*GIVEN DATA*
************

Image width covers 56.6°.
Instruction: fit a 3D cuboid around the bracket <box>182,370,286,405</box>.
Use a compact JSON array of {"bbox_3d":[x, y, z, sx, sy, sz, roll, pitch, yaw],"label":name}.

************

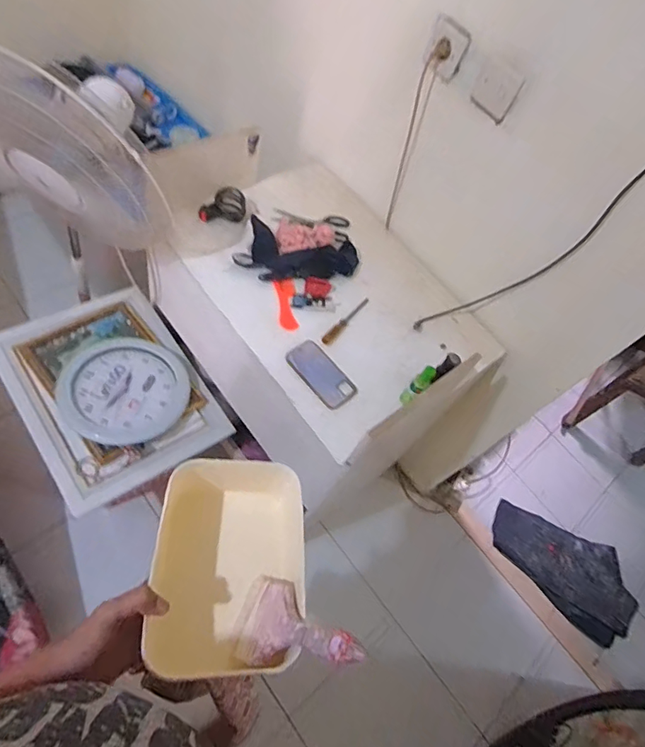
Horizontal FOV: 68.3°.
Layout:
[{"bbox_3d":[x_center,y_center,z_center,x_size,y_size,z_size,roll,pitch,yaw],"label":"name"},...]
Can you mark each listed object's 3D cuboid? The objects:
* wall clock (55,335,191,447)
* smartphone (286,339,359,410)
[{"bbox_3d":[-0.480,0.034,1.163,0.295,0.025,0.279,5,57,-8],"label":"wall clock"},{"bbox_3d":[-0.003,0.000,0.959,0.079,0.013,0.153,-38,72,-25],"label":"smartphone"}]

************

*WHAT IS BEING ASKED*
With the line that has "Horizontal FOV: 68.3°." as the first and the line that has "wall clock (55,335,191,447)" as the last, repeat exactly that run of lines above and no more.

*RESULT BELOW*
Horizontal FOV: 68.3°.
Layout:
[{"bbox_3d":[x_center,y_center,z_center,x_size,y_size,z_size,roll,pitch,yaw],"label":"name"},...]
Can you mark each listed object's 3D cuboid? The objects:
* wall clock (55,335,191,447)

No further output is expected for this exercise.